New York, May 16, 2026, 17:04 EDT
Planet Labs PBC heads into next week after shares slid Friday, giving up some big recent gains. The satellite-imagery company still posted a solid week, as traders reacted to more European contracts, more satellites, and mixed notes from analysts.
Planet ended at $41.62 Friday, off 3.3% after swinging from $40.54 to $43.18. The stock still finished the week up around 6.6%, lifted by a 7.2% gain Monday and a 5.7% move higher Thursday.
Planet shares aren’t trading like a typical Earth-observation name anymore. MarketScreener had the stock up 111% for the year through Friday’s close. Wedbush analyst Daniel Ives bumped his price target to $50 from $40, sticking with an Outperform call. That rating means Wedbush thinks the stock will outperform its benchmark.
Defense spending, government work and AI tech are key parts of the bull argument. The AI is for faster satellite data checks and image pattern spotting. Wedbush expects Planet to keep getting better on defense and intelligence jobs, grow its satellite setup, and push what it calls an AI commercial flywheel.
Planet on Thursday said it has released the first images from its three latest Pelican satellites. The batch includes Sweden’s first sovereign satellite, which belongs to the Swedish Armed Forces. The satellites rode a SpaceX launch from Vandenberg Space Force Base in California on May 3. CEO Will Marshall said the extra satellites mean “more capacity and a higher revisit rate,” referring to how often they can scan the same spot. Business Wire
Sweden has a “sovereign means of identifying and analyzing threats globally,” Rear Admiral Anders Sundeman, the country’s head of space, said. Planet reported it has nine AI-enabled high-res Pelican satellites in orbit, with more launches set for 2026. Nasdaq
Planet picked up a non-defense European contract this week. Its Sinergise unit landed a two-year deal worth seven figures to deliver satellite imagery and AI analytics to the Czech Republic’s State Agricultural Intervention Fund. The system will support payments and monitor around 25,000 agricultural holdings. Diego Vanelli, who runs government sales for Planet in EMEA, said the contract moves oversight “from manual, reactive inspections to proactive, AI-enabled” monitoring. Business Wire
Space-data stocks split on Friday. Investors saw BlackSky drop 9.3%, while Spire Global added 10.3%. BlackSky, which sells real-time tactical ISR powered by AI mainly for defense and security, keeps facing a tough market. Spire Global pitches its space-based data and analytics to both government and commercial buyers. The group is not trading as a block.

#### Material shown
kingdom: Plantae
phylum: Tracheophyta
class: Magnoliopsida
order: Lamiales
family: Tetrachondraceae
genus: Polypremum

#### Problem to work on
In the Planet Labs article, how many AI-enabled high-res Pelican satellites does Planet report having in orbit?

#### Result of the exercise
Nine.